▶ **EXERCISE DETAILS**:
Below is a listing. Output every line of it exactly.

▶ **STORED DATA**:

=== Begin Enclosure ===

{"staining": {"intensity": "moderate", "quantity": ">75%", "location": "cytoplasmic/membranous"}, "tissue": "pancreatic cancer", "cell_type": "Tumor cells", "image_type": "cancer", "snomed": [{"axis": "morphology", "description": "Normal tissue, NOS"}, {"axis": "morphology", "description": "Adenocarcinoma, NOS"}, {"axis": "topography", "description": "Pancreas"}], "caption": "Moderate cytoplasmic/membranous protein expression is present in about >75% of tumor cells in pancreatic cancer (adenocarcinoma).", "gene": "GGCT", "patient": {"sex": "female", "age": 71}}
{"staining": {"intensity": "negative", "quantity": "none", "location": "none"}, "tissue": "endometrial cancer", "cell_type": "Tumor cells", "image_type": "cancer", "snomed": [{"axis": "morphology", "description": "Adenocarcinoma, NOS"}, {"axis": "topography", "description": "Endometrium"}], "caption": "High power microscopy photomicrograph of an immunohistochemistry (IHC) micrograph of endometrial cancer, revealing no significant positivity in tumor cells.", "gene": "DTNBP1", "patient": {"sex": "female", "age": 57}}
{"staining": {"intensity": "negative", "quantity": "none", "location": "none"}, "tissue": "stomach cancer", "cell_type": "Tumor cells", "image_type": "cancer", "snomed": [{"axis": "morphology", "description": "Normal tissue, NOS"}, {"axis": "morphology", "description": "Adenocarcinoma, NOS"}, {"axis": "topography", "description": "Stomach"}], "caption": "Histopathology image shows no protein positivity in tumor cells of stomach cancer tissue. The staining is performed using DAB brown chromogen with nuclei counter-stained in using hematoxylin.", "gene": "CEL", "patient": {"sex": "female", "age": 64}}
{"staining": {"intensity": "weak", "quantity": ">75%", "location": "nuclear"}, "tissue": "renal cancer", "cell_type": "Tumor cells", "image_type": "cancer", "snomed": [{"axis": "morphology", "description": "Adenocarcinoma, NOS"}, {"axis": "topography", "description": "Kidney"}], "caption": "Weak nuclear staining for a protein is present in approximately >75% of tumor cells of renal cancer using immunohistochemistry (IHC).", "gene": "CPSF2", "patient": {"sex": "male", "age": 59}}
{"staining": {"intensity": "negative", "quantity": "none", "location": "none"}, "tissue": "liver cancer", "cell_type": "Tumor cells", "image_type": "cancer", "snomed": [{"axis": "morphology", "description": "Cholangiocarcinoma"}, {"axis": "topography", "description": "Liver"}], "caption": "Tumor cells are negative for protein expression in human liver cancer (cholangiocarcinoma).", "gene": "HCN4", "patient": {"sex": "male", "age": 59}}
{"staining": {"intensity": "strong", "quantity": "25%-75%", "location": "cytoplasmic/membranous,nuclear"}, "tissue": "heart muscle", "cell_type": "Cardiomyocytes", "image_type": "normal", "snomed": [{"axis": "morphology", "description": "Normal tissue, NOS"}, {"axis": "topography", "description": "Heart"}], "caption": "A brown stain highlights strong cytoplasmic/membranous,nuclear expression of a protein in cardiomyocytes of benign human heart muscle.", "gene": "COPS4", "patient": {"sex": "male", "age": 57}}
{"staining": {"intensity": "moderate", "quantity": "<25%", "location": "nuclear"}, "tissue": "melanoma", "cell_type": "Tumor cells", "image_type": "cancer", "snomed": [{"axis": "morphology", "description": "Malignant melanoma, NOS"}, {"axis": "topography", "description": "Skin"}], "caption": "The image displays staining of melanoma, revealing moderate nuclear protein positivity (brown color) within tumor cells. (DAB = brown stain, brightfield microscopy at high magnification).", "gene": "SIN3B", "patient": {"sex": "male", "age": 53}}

=== End Enclosure ===

▶ **TASK SOLUTION**:
{"staining": {"intensity": "moderate", "quantity": ">75%", "location": "cytoplasmic/membranous"}, "tissue": "pancreatic cancer", "cell_type": "Tumor cells", "image_type": "cancer", "snomed": [{"axis": "morphology", "description": "Normal tissue, NOS"}, {"axis": "morphology", "description": "Adenocarcinoma, NOS"}, {"axis": "topography", "description": "Pancreas"}], "caption": "Moderate cytoplasmic/membranous protein expression is present in about >75% of tumor cells in pancreatic cancer (adenocarcinoma).", "gene": "GGCT", "patient": {"sex": "female", "age": 71}}
{"staining": {"intensity": "negative", "quantity": "none", "location": "none"}, "tissue": "endometrial cancer", "cell_type": "Tumor cells", "image_type": "cancer", "snomed": [{"axis": "morphology", "description": "Adenocarcinoma, NOS"}, {"axis": "topography", "description": "Endometrium"}], "caption": "High power microscopy photomicrograph of an immunohistochemistry (IHC) micrograph of endometrial cancer, revealing no significant positivity in tumor cells.", "gene": "DTNBP1", "patient": {"sex": "female", "age": 57}}
{"staining": {"intensity": "negative", "quantity": "none", "location": "none"}, "tissue": "stomach cancer", "cell_type": "Tumor cells", "image_type": "cancer", "snomed": [{"axis": "morphology", "description": "Normal tissue, NOS"}, {"axis": "morphology", "description": "Adenocarcinoma, NOS"}, {"axis": "topography", "description": "Stomach"}], "caption": "Histopathology image shows no protein positivity in tumor cells of stomach cancer tissue. The staining is performed using DAB brown chromogen with nuclei counter-stained in using hematoxylin.", "gene": "CEL", "patient": {"sex": "female", "age": 64}}
{"staining": {"intensity": "weak", "quantity": ">75%", "location": "nuclear"}, "tissue": "renal cancer", "cell_type": "Tumor cells", "image_type": "cancer", "snomed": [{"axis": "morphology", "description": "Adenocarcinoma, NOS"}, {"axis": "topography", "description": "Kidney"}], "caption": "Weak nuclear staining for a protein is present in approximately >75% of tumor cells of renal cancer using immunohistochemistry (IHC).", "gene": "CPSF2", "patient": {"sex": "male", "age": 59}}
{"staining": {"intensity": "negative", "quantity": "none", "location": "none"}, "tissue": "liver cancer", "cell_type": "Tumor cells", "image_type": "cancer", "snomed": [{"axis": "morphology", "description": "Cholangiocarcinoma"}, {"axis": "topography", "description": "Liver"}], "caption": "Tumor cells are negative for protein expression in human liver cancer (cholangiocarcinoma).", "gene": "HCN4", "patient": {"sex": "male", "age": 59}}
{"staining": {"intensity": "strong", "quantity": "25%-75%", "location": "cytoplasmic/membranous,nuclear"}, "tissue": "heart muscle", "cell_type": "Cardiomyocytes", "image_type": "normal", "snomed": [{"axis": "morphology", "description": "Normal tissue, NOS"}, {"axis": "topography", "description": "Heart"}], "caption": "A brown stain highlights strong cytoplasmic/membranous,nuclear expression of a protein in cardiomyocytes of benign human heart muscle.", "gene": "COPS4", "patient": {"sex": "male", "age": 57}}
{"staining": {"intensity": "moderate", "quantity": "<25%", "location": "nuclear"}, "tissue": "melanoma", "cell_type": "Tumor cells", "image_type": "cancer", "snomed": [{"axis": "morphology", "description": "Malignant melanoma, NOS"}, {"axis": "topography", "description": "Skin"}], "caption": "The image displays staining of melanoma, revealing moderate nuclear protein positivity (brown color) within tumor cells. (DAB = brown stain, brightfield microscopy at high magnification).", "gene": "SIN3B", "patient": {"sex": "male", "age": 53}}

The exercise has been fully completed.